Decades ago, three adults, the surviving siblings of our parents, boarded an Aer Lingus flight to Carrickone in County Tyrone: Bill, SJ to celebrate the Funeral Mass at St. Columba’s in Donneyloop, County Donegal, with Peggy and me to join him to honor our Aunt Maggie.
As we settled into adult seats, I suspect we all shared the sense that we were somehow out of place. Shouldn’t we have been in the seats reserved for children? But no. As the last of her line of McGee-Dohertys, Aunt Maggie had been for us the final barrier between us and mortality. She was the last voice to speak to us in the cadences of our mother. And so, want to or not, we became, officially “the grown-ups.” As the surprising postscript to my own family I have had the privilege of experiencing a rich succession of generations.
Last week, In the early hours between May 2 and 3, I saw my own Nephew Patrick and his remarkably supportive sister and brothers, “Aunt Meagen and Uncles Ed and Chris,” take on the role their mother and uncle and aunt had been called to those many years before. With the death of Patrick’s son McKenna Doherty Fay, they were unexpectedly called to occupy the “grown up seats.” And they did it with such grace!
Waking to a text sent at 3AM I learned that McKenna, third of Nephew Patrick’s six adoptive children, had died after living not quite a quarter century. In that very week, Patrick’s siblings had, on Tuesday May 1, brought him with them in spirit to carry my Sister Peggy’s cremains to their final resting place at the side of her husband James the Great and their firstborn, James Russell Fay, Jr.
§ §
§ EXERCISE 1
Reproduce the source text of the entry below line for line, without changing anything.
§ §
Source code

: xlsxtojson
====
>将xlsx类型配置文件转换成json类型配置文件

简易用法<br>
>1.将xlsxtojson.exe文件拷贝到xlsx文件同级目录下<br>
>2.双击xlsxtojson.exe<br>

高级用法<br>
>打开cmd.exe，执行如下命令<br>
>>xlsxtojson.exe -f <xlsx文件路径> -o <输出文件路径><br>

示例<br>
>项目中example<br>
§ §
§ EXERCISE 2
In the family memoir above, why did the siblings on the flight become "the grown-ups"? Answer in one to three sentences.

§ WRITTEN ANSWER 1
Source code

: xlsxtojson
====
>将xlsx类型配置文件转换成json类型配置文件

简易用法<br>
>1.将xlsxtojson.exe文件拷贝到xlsx文件同级目录下<br>
>2.双击xlsxtojson.exe<br>

高级用法<br>
>打开cmd.exe，执行如下命令<br>
>>xlsxtojson.exe -f <xlsx文件路径> -o <输出文件路径><br>

示例<br>
>项目中example<br>

§ WRITTEN ANSWER 2
Aunt Maggie, the last of her line of McGee-Dohertys, had been the final barrier between them and mortality. She was also the last voice to speak to them in the cadences of their mother. With her death, whether they wanted to or not, they officially became "the grown-ups."